*** Extracted data ***
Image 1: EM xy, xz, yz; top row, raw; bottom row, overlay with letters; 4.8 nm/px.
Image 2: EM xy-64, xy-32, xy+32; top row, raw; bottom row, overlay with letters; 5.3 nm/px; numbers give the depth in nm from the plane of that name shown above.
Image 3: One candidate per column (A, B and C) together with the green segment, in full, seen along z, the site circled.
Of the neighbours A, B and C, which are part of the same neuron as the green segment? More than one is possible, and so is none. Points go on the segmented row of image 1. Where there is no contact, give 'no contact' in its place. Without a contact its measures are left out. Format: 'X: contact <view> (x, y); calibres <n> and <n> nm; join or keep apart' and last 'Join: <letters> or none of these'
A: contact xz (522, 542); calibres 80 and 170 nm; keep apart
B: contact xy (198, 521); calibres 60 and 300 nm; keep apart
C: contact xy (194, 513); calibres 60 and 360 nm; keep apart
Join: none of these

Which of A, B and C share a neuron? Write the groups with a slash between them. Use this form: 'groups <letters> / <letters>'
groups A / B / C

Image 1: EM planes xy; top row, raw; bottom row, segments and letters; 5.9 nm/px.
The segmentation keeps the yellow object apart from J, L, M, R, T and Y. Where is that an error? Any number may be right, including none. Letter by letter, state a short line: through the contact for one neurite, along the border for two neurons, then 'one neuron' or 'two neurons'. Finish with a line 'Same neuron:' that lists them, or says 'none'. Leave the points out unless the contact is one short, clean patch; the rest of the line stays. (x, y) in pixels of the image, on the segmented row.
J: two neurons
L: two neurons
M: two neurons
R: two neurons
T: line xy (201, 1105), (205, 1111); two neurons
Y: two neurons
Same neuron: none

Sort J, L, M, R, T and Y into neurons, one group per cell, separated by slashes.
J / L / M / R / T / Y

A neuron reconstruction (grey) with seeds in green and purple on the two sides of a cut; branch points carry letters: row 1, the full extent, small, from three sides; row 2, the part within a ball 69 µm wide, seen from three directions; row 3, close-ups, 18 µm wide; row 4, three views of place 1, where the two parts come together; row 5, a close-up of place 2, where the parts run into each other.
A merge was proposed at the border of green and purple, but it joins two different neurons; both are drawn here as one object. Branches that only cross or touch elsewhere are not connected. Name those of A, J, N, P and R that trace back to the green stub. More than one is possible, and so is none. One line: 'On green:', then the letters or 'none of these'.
*** End of Extracted data ***
### Directions
Track down all lines above with the string "overlay" and copy them.

### Completed exercise
Image 1: EM xy, xz, yz; top row, raw; bottom row, overlay with letters; 4.8 nm/px.
Image 2: EM xy-64, xy-32, xy+32; top row, raw; bottom row, overlay with letters; 5.3 nm/px; numbers give the depth in nm from the plane of that name shown above.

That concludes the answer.